( Disponible en anglais seulement )
In an October 3, 2016 preliminary issue hearing (16-000063 v. Dominion of Canada General Insurance Company, 2016 CanLII 67139), Adjudicator Marzinotto of the License Appeal Tribunal allowed an applicant to proceed to a hearing disputing both entitlement to Income Replacement Benefits and Non Earner Benefits. The decision turned on Dominion’s apparent failure to provide the applicant with the required election.

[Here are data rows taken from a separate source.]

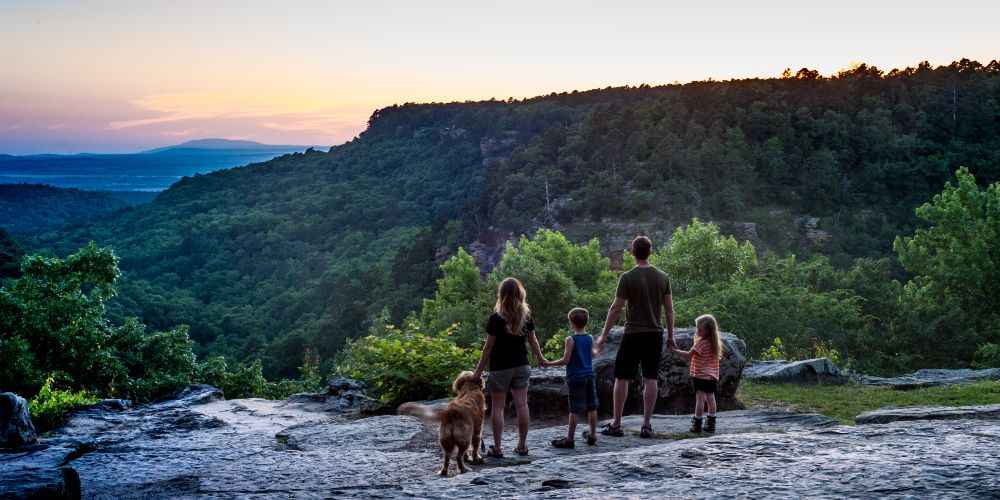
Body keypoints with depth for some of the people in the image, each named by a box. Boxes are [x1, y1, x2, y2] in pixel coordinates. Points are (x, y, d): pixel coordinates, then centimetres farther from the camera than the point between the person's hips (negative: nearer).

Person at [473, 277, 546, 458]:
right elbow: (533, 340, 10)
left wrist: (479, 371, -3)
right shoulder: (526, 316, 0)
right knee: (521, 404, 8)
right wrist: (540, 358, 27)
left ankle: (497, 448, 5)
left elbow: (489, 347, -11)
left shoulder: (496, 318, -14)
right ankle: (522, 445, 14)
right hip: (522, 366, 4)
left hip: (500, 368, -4)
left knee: (497, 407, 3)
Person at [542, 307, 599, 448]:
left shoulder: (571, 339, -14)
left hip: (575, 377, -6)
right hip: (589, 376, 6)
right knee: (591, 407, 12)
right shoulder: (590, 338, 3)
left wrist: (549, 363, -6)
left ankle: (570, 439, 2)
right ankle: (592, 435, 22)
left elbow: (566, 360, -16)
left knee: (574, 410, -3)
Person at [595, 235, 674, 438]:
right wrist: (670, 336, 16)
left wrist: (604, 336, -3)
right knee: (650, 379, 5)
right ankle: (647, 425, 5)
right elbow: (669, 309, 7)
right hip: (655, 333, 4)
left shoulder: (627, 277, -10)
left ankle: (616, 425, 7)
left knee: (622, 378, 5)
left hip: (633, 334, -4)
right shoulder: (663, 277, 3)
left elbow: (615, 309, -9)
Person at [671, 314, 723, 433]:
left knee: (700, 398, -7)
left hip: (701, 375, -8)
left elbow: (688, 355, -15)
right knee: (710, 398, 12)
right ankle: (711, 424, 17)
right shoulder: (715, 343, 7)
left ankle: (697, 424, -8)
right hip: (713, 376, 8)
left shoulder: (701, 342, -15)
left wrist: (675, 350, -8)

Briefly the facts of the case are as follows:
The applicant was involved in an MVA on November 10, 2013;
She submitted an incomplete OCF-1 to Dominion on January 10, 2014 and a complete OCF-1 on March 28, 2014. On both OCF-1s the applicant indicated that she was unemployed;
In response to the OCF-1s, Dominion informed the applicant that she may qualify for NEBs and did not qualify for IRBs because she was unemployed;
On October 22, 2014 Dominion received an OCF-3 which confirmed that the applicant qualified for both NEBs and IRBs further indicating that she was self-employed at the time of the accident. Dominion informed the applicant on October 24, 2014 that she did not qualify for IRBs as her OCF-1 indicated she was unemployed. Insurer examinations were arranged to determine her eligibility for NEBs;
The insurer examinations were completed in November and December 2014. The assessors concluded that the applicant did not qualify for NEB but during the course of the assessments it was learned that the applicant had an import/export business. Dominion wrote to the applicant to inform her that while she was ineligible for NEB it believed she qualified for an IRB and required proof of declared income from self-employed in order to calculate the benefit.

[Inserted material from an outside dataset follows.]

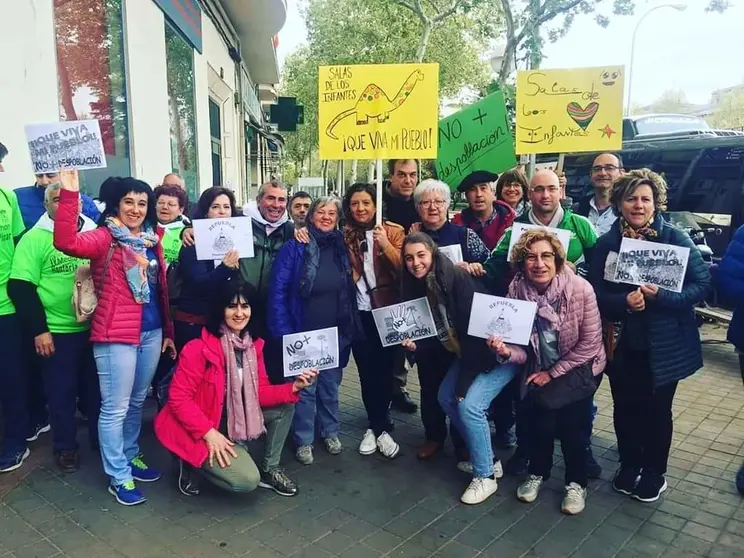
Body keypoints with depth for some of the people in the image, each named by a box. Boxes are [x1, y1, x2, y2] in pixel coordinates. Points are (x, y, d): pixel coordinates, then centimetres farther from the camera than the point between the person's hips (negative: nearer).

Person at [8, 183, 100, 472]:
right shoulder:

During the hearing, the applicant argued that because Dominion had failed to provide her with the required election form, she did not have to make an election. Dominion, on the other hand, argued that because the applicant qualified for an IRB she was not entitled to make an election.
Adjudicator Marzinotto found, consistent with the decision in Galdamez v. Allstate Insurance Company of Canada, 2012 ONCA 508 (CanLII), that the status of an insured as being employed or self-employed does not automatically establish that the insured does not qualify for NEB but instead there is a two prong test for entitlement to IRB, the second prong of which requires the insured to establish that she meets the relevant disability criteria (suffers a substantial inability to engage in the essential tasks of her pre-accident self-employment). In the case at hand, the Adjudicator held that the applicant had not yet met the second prong of the test for entitlement to IRB as insurer examinations to determine entitlement had not occurred. This was despite the fact that the applicant had submitted an OCF-3 confirming that she did in fact meet the relevant disability criteria for IRB.

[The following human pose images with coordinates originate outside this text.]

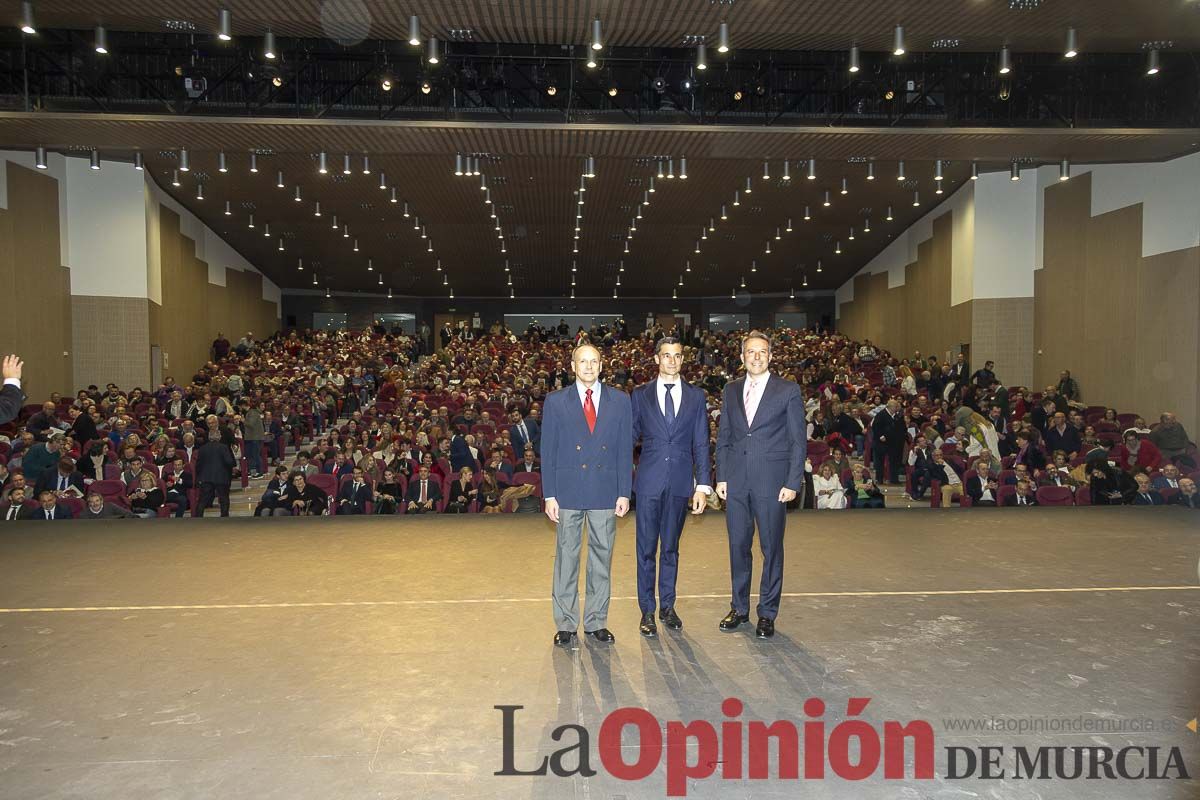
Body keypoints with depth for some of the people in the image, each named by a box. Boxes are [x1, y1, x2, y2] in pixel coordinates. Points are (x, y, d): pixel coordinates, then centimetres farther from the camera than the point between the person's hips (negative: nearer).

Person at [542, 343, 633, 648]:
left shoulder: (620, 401, 6)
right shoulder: (555, 401, 4)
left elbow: (625, 449, 6)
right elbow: (548, 450, 2)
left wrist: (624, 493, 0)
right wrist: (549, 495, -3)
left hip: (605, 492, 1)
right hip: (568, 491, -1)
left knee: (602, 558, 8)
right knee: (566, 558, 5)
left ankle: (596, 622, 21)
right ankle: (566, 624, 17)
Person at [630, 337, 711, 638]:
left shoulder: (695, 396, 6)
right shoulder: (641, 395, 4)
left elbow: (701, 443, 4)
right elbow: (630, 437, 7)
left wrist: (703, 485, -2)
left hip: (680, 481, 1)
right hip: (649, 480, -1)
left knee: (671, 547, 12)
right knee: (647, 548, 3)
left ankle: (667, 606, 25)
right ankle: (647, 611, 14)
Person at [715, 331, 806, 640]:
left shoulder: (788, 391, -1)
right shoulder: (731, 390, 10)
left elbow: (798, 441, -2)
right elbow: (723, 437, 12)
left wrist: (793, 483, -8)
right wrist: (721, 476, 5)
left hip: (772, 481, -3)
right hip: (736, 480, 3)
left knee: (771, 548, 4)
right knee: (738, 545, 11)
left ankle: (767, 613, 17)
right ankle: (739, 608, 25)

At the end of the day, Adjudicator Marzinotto determined that the submission of the OCF-3 triggered Dominion’s requirement to provide the applicant with an election and since they failed to do so and the applicant had not established entitlement to an IRB she was able to proceed to a hearing to determine entitlement to either benefit.
The reasoning in this decision seems to suggest that entitlement to a specified benefit cannot be determined by the submission of a disability certificate, but instead is not established until insurer examinations have been conducted. This seems at odds with the intention of the relevant specified benefit provision which requires insurers to pay specified benefits within 10 days of receiving the OCF-1 and OCF-3 or arrange insurer examinations. There is no requirement that an insurer dispute the applicant’s entitlement to a benefit for which the disability certificate indicates she is entitled to.